Drugs, Insurgents, Migrants
Bhagat Oinam, a professor of philosophy at New Delhi’s Jawaharlal Nehru University, who is a Meitei by ethnicity, said Kuki-Chin migration from Myanmar to Manipur has happened for decades, broadly in three phases. The first wave was in the late 1950s and early 1960s during a civil war in Myanmar; the second was before and after the August 1988 uprising in Myanmar; and the third happened after the informal ceasefire between Indian security forces and Kuki militants in 2005, which was formalized in 2008. However, these migrations previously never led to any flashpoints.
“What has happened over the past few years is an explosion in poppy cultivation in Manipur’s Kuki-dominated districts backed by drug cartels and insurgent groups with a cross-border network, resulting in huge loss of forest cover. They use the drug money to buy weapons,” Oinam told The Diplomat.
“The 2021 military coup in Myanmar escalated the migrant influx from Myanmar, mostly the Kuki-Chin people who are being targeted by the military junta there. A section of these illegal immigrants are being used by the drug and weapon cartels in Manipur.”
He said that a decline in poppy cultivation in the infamous Golden Triangle of the Myanmar-Thailand-Laos trijunction, especially in Thailand and Laos, has resulted in a shift of the drug corridor to Myanmar-Manipur border areas.
According to a December 2021 report by the Netherlands-based Transnational Institute, opium is cultivated in Myanmar mainly in the isolated mountainous areas in Shan, Kachin, Karen, Karenni, and Chin states and Sagiang Region.
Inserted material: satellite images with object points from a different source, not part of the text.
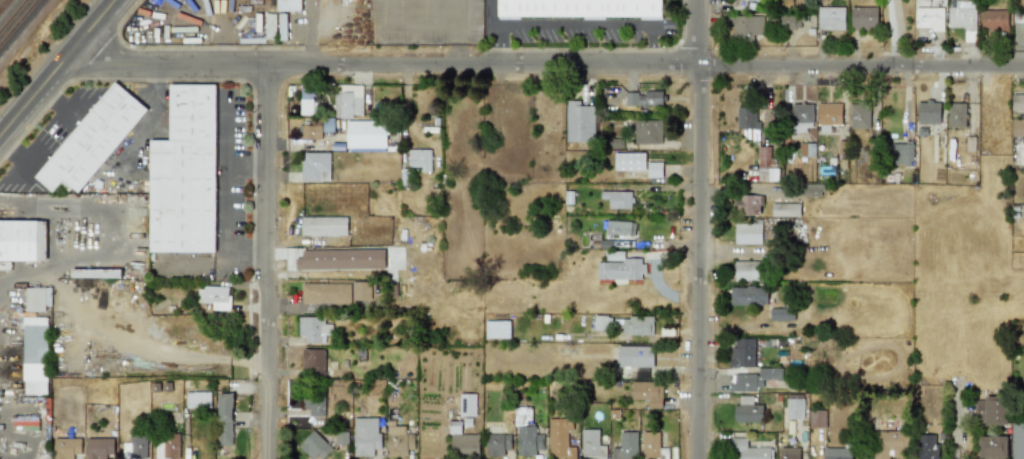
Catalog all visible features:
building: (742, 4)
building: (291, 5)
building: (583, 9)
building: (929, 15)
building: (962, 15)
railway: (13, 16)
building: (831, 18)
building: (864, 18)
building: (995, 20)
building: (790, 22)
railway: (19, 23)
road: (577, 24)
building: (270, 26)
building: (282, 27)
building: (745, 27)
road: (891, 32)
road: (656, 43)
road: (498, 44)
road: (546, 63)
road: (57, 67)
building: (645, 98)
building: (307, 101)
building: (349, 102)
building: (1018, 102)
building: (930, 112)
building: (957, 115)
building: (828, 116)
building: (800, 117)
building: (860, 117)
building: (747, 118)
building: (579, 120)
building: (1018, 127)
building: (310, 130)
building: (648, 132)
building: (366, 134)
building: (94, 140)
building: (901, 153)
road: (247, 158)
building: (420, 160)
building: (635, 164)
building: (765, 165)
building: (315, 166)
building: (187, 174)
road: (227, 175)
building: (811, 190)
building: (613, 199)
road: (53, 200)
building: (748, 205)
building: (785, 210)
building: (324, 226)
building: (616, 228)
road: (697, 229)
building: (748, 233)
building: (23, 240)
building: (340, 259)
road: (258, 260)
road: (237, 261)
road: (268, 262)
building: (620, 268)
building: (748, 270)
building: (97, 273)
building: (336, 292)
building: (748, 295)
building: (216, 297)
building: (37, 299)
road: (314, 307)
building: (781, 314)
building: (601, 322)
building: (637, 325)
building: (314, 329)
building: (497, 329)
building: (741, 352)
building: (36, 356)
building: (635, 356)
building: (313, 361)
building: (754, 379)
building: (647, 393)
building: (198, 399)
building: (313, 403)
building: (467, 404)
building: (794, 409)
building: (746, 410)
building: (991, 410)
building: (818, 418)
building: (225, 419)
building: (526, 434)
building: (366, 435)
building: (341, 438)
building: (560, 439)
building: (1017, 440)
building: (398, 441)
building: (464, 443)
building: (891, 444)
building: (498, 445)
building: (592, 445)
building: (167, 446)
building: (315, 446)
building: (625, 446)
building: (653, 446)
building: (65, 447)
building: (134, 447)
building: (929, 447)
building: (992, 447)
building: (100, 448)
building: (750, 449)
building: (837, 453)
building: (789, 454)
Of them, Chin and Sagaing are home to Kuki-Chin people and share a border with Manipur.
“In Manipur, poppy cultivation has significantly increased over the last 15 years, primarily as a means of subsistence,” the report said, noting that Manipur “seems to be more integrated within the regional drug economy and connected to other actors, notably from Myanmar” than other poppy cultivation regions in Northeast India.
Vualzong, however, countered the allegation, saying that the Kuki people do engage in poppy cultivation because it is the most profitable among existing farming practices, but the funding comes from Imphal valley-based Meiteis and not from Myanmar. “The chief minister is not targeting the Meitei kingpins,” he alleged.
According to Kuki intellectual Paokholun Hangsing, a professor of the library and information science department at the North-Eastern Hill University in Shillong, the narrative branding Kukis as infiltrators, occupiers of forest reserves, and poppy cultivators “is a ploy to misguide the Indian public” to justify a “pre-planned, carefully orchestrated design” to drive Kukis out of their home and ancestral land.
He alleged that when Kukis recently celebrated the centenary of their war against British colonial occupation, the state government forced them to tone down the celebration for the sake of maintaining peace. The authorities also insisted that the inscription “in defense of our ancestral land” be removed from the monolith erected to mark the occasion.
“The fact that Kukis fought the British for independence did not gel well with the calculatedly constructed narratives projecting the Kukis as immigrants to justify their ulterior motive to seize their land,” Hangsing said.